A primeira razão para o conflito de Darfur é óbvia: a constante repressão do governo sudanês, que representa a maioria árabe muçulmana, contra a população negra minoritária, que é cristã ou animista. A segunda, pouco comentada, é que, na região de Darfur, os rebeldes negros exigem acesso às três reservas petrolíferas – Abiei, Nilo Azul e as Montanhas Nuba. Esses rebeldes negros ficaram de fora das conversações entre o governo e os rebeldes cristãos do sul, que aconteceram há dois meses no Quênia. Os observadores internacionais temem que a rebelião de Darfur seja uma estratégia dos rebeldes negros para forçar uma intervenção militar do Ocidente. O Reino Unido já colocou cinco mil soldados à disposição. Mas esse número mostra-se irrisório diante do vasto território sudanês, que tem quase o tamanho da França. Além disso, nos últimos 20 anos, não houve policiamento em Darfur e os rebeldes se armaram até os dentes. Hoje, são apenas 300 soldados da Nigéria e da Ruanda, sob o comando da União Africana (UA), que patrulham os vilarejos. Aliás, talvez a solução mais razoável seja o apoio financeiro à paupérrima UA, no momento a organização africana que tem mais credibilidade para agir em Darfur. Os soldados africanos podem ser mais bem-recebidos pelos sudanenes do que os brancos do Ocidente.

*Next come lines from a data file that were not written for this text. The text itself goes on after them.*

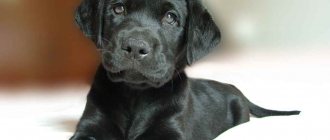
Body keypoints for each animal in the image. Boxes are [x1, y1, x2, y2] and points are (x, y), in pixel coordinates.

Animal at [71, 0, 300, 140]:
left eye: (170, 17)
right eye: (118, 9)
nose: (135, 46)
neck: (135, 94)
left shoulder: (173, 130)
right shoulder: (90, 125)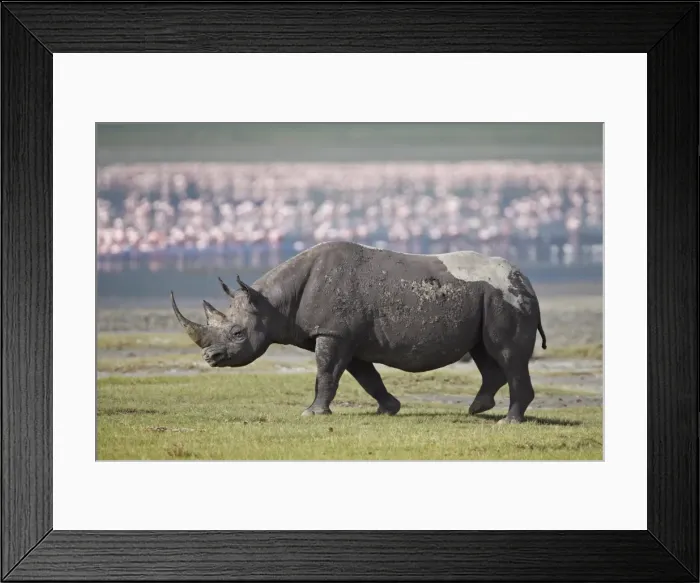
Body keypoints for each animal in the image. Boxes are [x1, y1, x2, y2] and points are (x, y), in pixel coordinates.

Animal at [171, 241, 547, 424]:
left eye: (237, 333)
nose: (210, 357)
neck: (273, 302)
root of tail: (526, 279)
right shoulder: (346, 335)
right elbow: (365, 377)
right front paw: (389, 409)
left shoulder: (334, 333)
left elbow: (326, 373)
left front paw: (312, 414)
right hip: (489, 298)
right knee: (485, 351)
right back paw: (477, 409)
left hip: (505, 297)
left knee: (508, 354)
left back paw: (508, 422)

Mas, enquanto nenhuma atitude é tomada, 300 mil pessoas podem morrer à míngua. Segundo dados da Organização Mundial da Saúde (OMS), elas estão sujeitas às epidemias de cólera e malária. Com a temporada de chuvas que começou nesta semana, será ainda mais difícil levar ajuda humanitária pelas estradas esburacadas de Darfur. O governo ainda boicota os poucos caminhões que chegam com toneladas de alimentos e remédios. As agências humanitárias calculam que não possuem nem 40% do orçamento necessário para atender as vítimas dessa complicada guerra civil. Em menos de dois meses, dez mil pessoas foram aniquiladas, deixando milhares de crianças órfãs. Está claro que, para socorrer o Sudão, o primeiro passo é uma resolução política. Demorou, mas, diante de tantas atrocidades, o Ocidente despertou para pressionar o regime sudanês. Nas décadas de 80 e 90, o mundo deparou-se incontáveis vezes com o horror das imagens de refugiados etíopes, somalis e ruandenses apodrecendo na desgraça. Motivo suficiente para não repetir a hesitação de intervir.